● **LISTED RECORDS**
+++
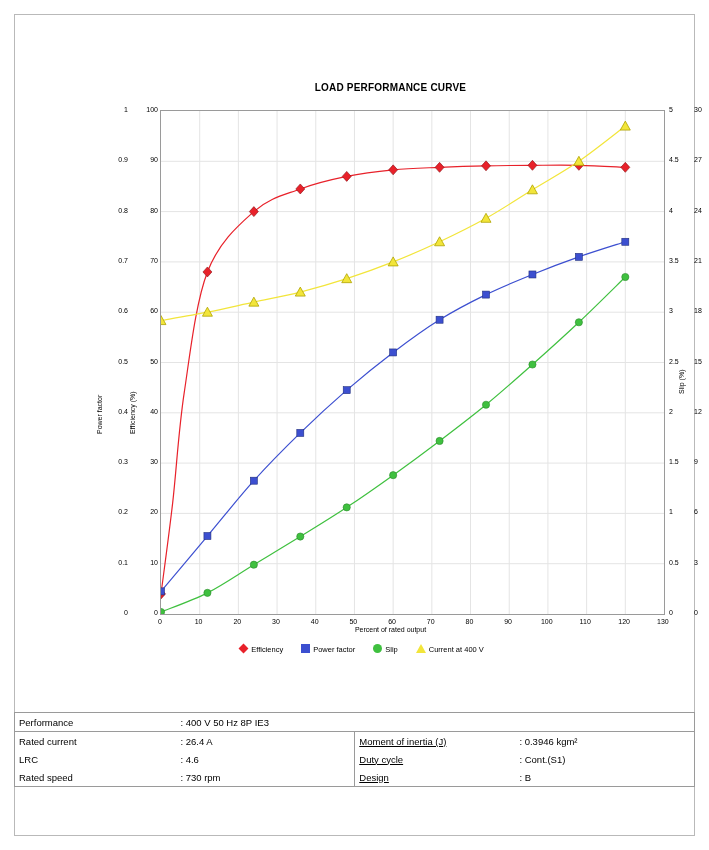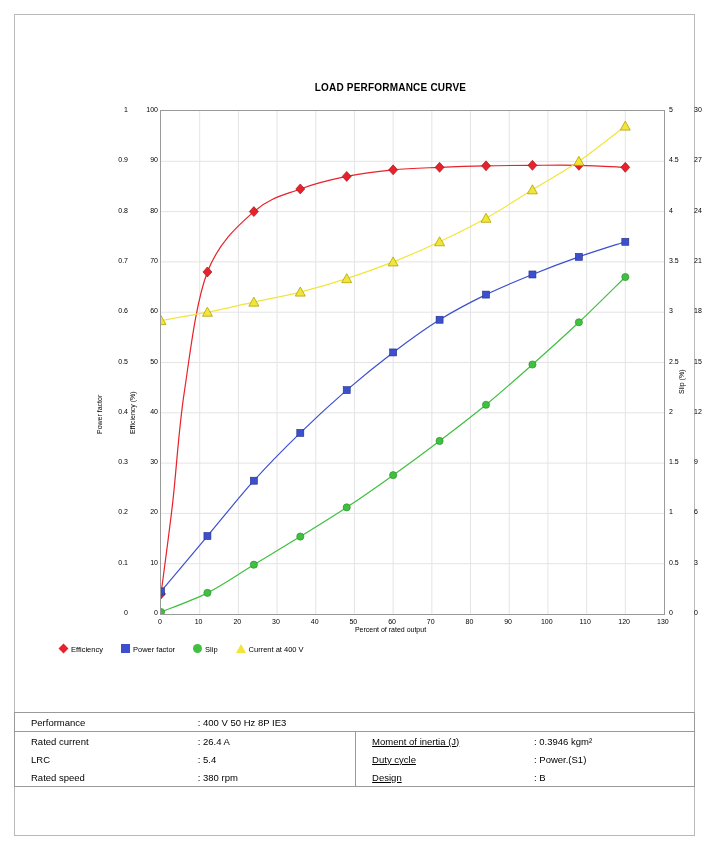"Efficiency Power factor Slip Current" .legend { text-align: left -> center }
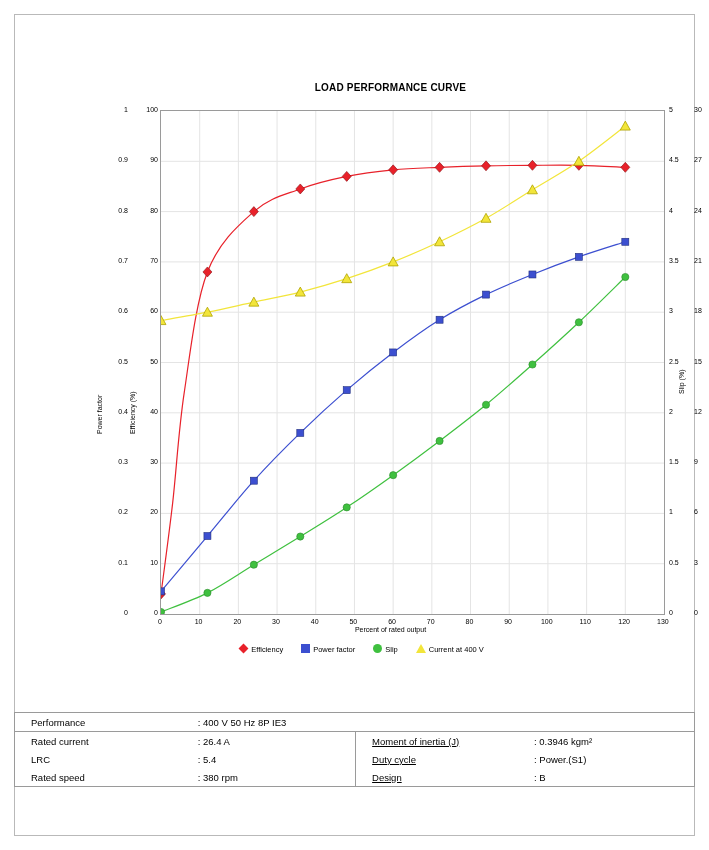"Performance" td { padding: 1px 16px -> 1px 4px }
+++
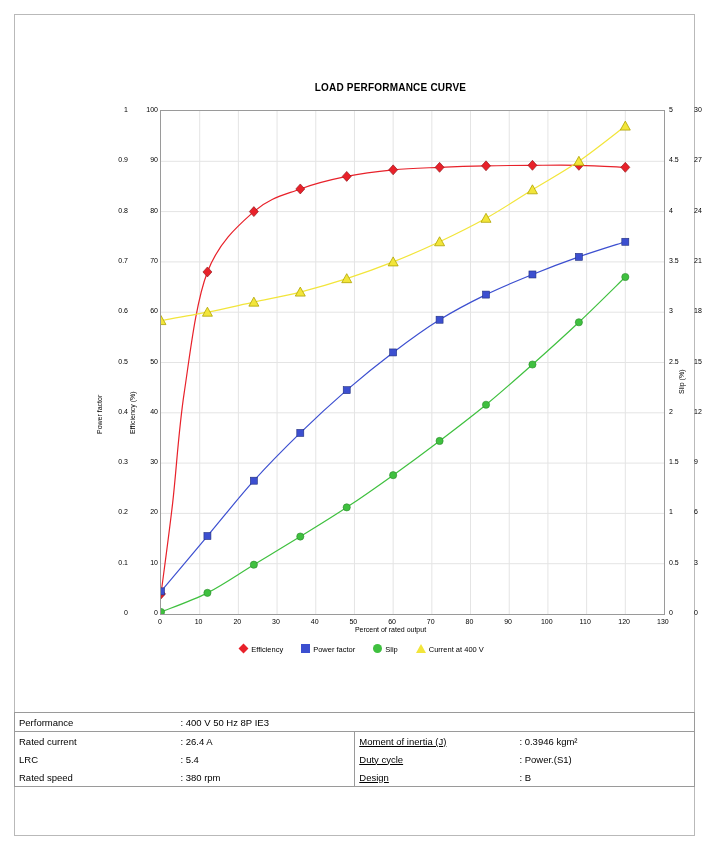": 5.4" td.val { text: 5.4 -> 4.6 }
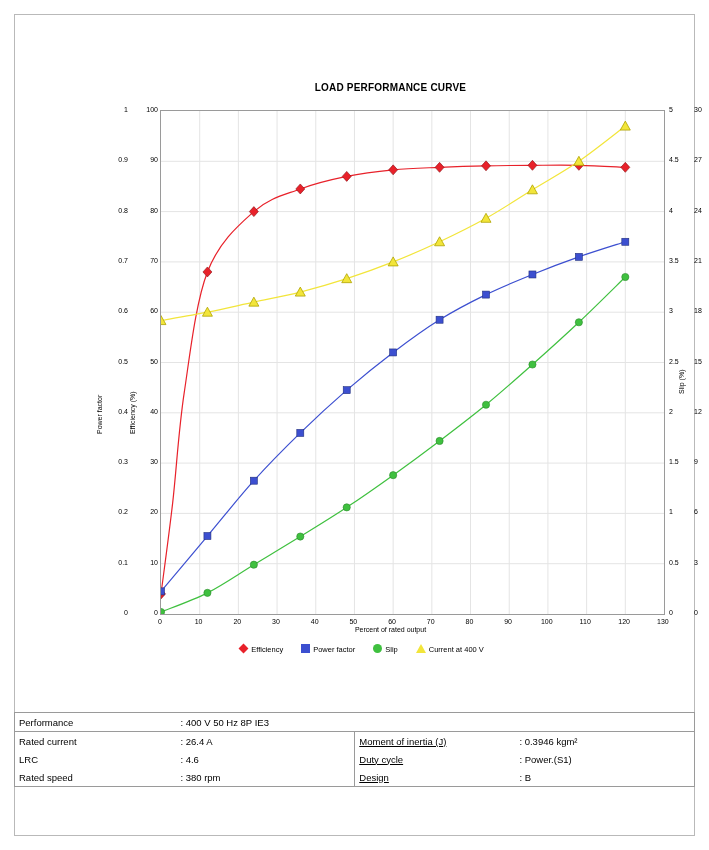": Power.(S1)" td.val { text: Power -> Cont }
+++
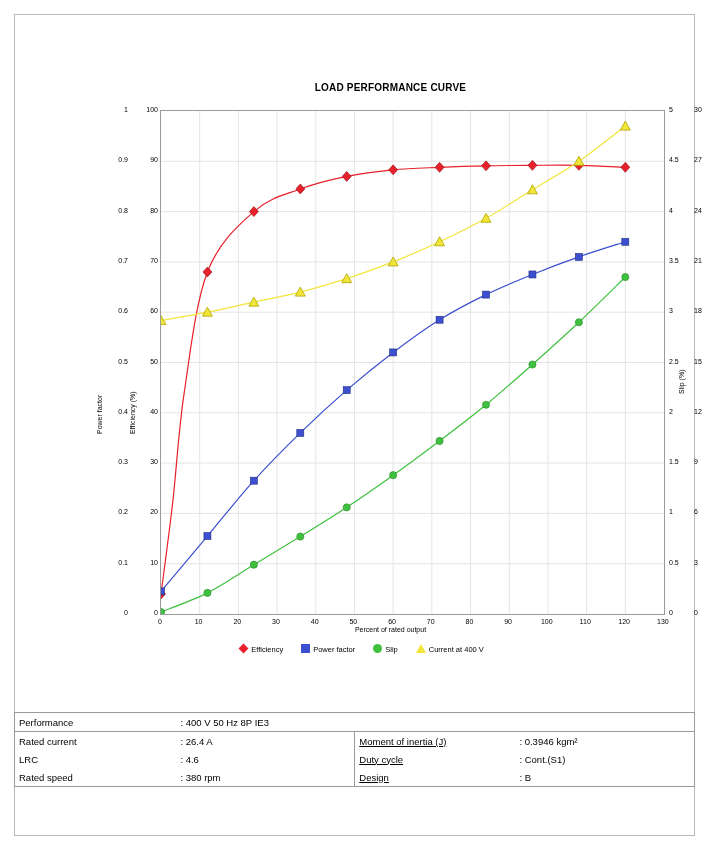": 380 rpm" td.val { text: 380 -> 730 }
+++
● **REQUIREMENT**
Start at the line containing "Power factor Slip" above and stop at the line containing "padding: 1px 16px". Output those lines exactly, both included, but none of the pictures.

● **REPLY**
"Efficiency Power factor Slip Current" .legend { text-align: left -> center }
"Performance" td { padding: 1px 16px -> 1px 4px }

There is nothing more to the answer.